The Boring Teferi Line

Teferi, Temporal Archmage + Chain Veil + 3 Mana Rocks, including Sol Ring

Transparently, this deck is not great at using this. It's a classic line from Superfriends decks, and TECHNICALLY we have the pieces, but with only seven mana rocks total (one of which costs 2 life on each use, Staff of Compleation), I have never actually successfully put this together. What you MIGHT be able to do, is use chain veil 2-3 times in a turn using Teferi and what mana rocks you have, burning a little more of your land each time, and then exploit that with your other planeswalkers. Still, this line is only in the description because the individual pieces are all good in the deck. Your mileage may vary.

Finally an Actual Use for Ashiok

Jace, Wielder of Mysteries + Ashiok, Wicked Manipulator + Necropotence/Bolas' Citadel

Transparently, this deck was built so that I could play with my pet planeswalker, Ashiok. I love the character and have all but one of the iterations of them stuffed in here - so of course, I had to include the Ashiok win-con in the deck. This plays like a substantially worse Thassa's Oracle + Demonic Consultation, requiring, as minimum, , and at most (and less reliably!) . If you're unfamiliar with the combo - Ashiok allows you to exile cards from the top of your deck to pay life, so you can use Bolas' Citadel (with some luck) or Necropotence (reliably) to exile your whole deck with Jace on the field, and then use Jace's +1, or any other draw outlet, to win the game.

Pre-Game Conversations

Let me be clear: this is a contentious deck. There are people in my main play-group that have no issue with me breaking this out every week, and at least a couple people who will not sit at the table if I'm playing it. I am a huge fan of the brackets system for guiding conversations, but this deck specifically is a unique play experience that in many ways exploits that system, featuring many themes - discard, superfriends, stax, mass boardwipes, and combos - that your playgroup may not love. The deck does not work in high-power, bracket 4 environments where two card combos, instant-speed wins, and numerous gamechangers are commonplace; but it is an uphill battle the entire time for tribal decks, even tribal decks with strong combo lines.

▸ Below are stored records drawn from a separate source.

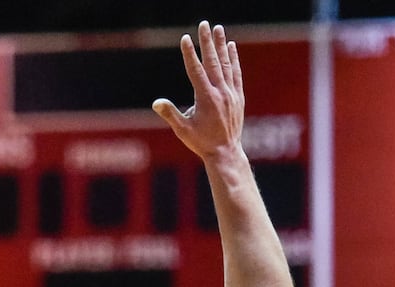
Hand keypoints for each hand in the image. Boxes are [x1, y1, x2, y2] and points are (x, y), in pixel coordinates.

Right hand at [152, 21, 243, 162]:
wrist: (225, 153)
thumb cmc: (201, 142)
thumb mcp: (183, 130)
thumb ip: (171, 114)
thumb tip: (156, 103)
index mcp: (206, 99)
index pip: (196, 71)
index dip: (189, 54)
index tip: (185, 38)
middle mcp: (220, 92)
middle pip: (212, 62)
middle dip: (207, 42)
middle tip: (204, 24)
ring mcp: (231, 94)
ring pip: (225, 64)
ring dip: (221, 45)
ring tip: (218, 29)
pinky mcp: (238, 97)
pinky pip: (236, 73)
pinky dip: (233, 59)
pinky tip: (231, 46)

I cannot stress enough, if you build some version of Nicol Bolas Planeswalkers/Stax/Boardwipe tribal, ensure that your group knows what kind of deck you intend to play, and is prepared for an Archenemy experience. Also, take your turn as quickly as you can - agonizing over which planeswalker abilities to use and losing track of them every turn will make your playgroup substantially less happy with you.

If you do build it, and find a group that is okay with this experience, HAVE FUN! This has quickly become one of my favorite decks to pilot, and I hope it'll be yours, too.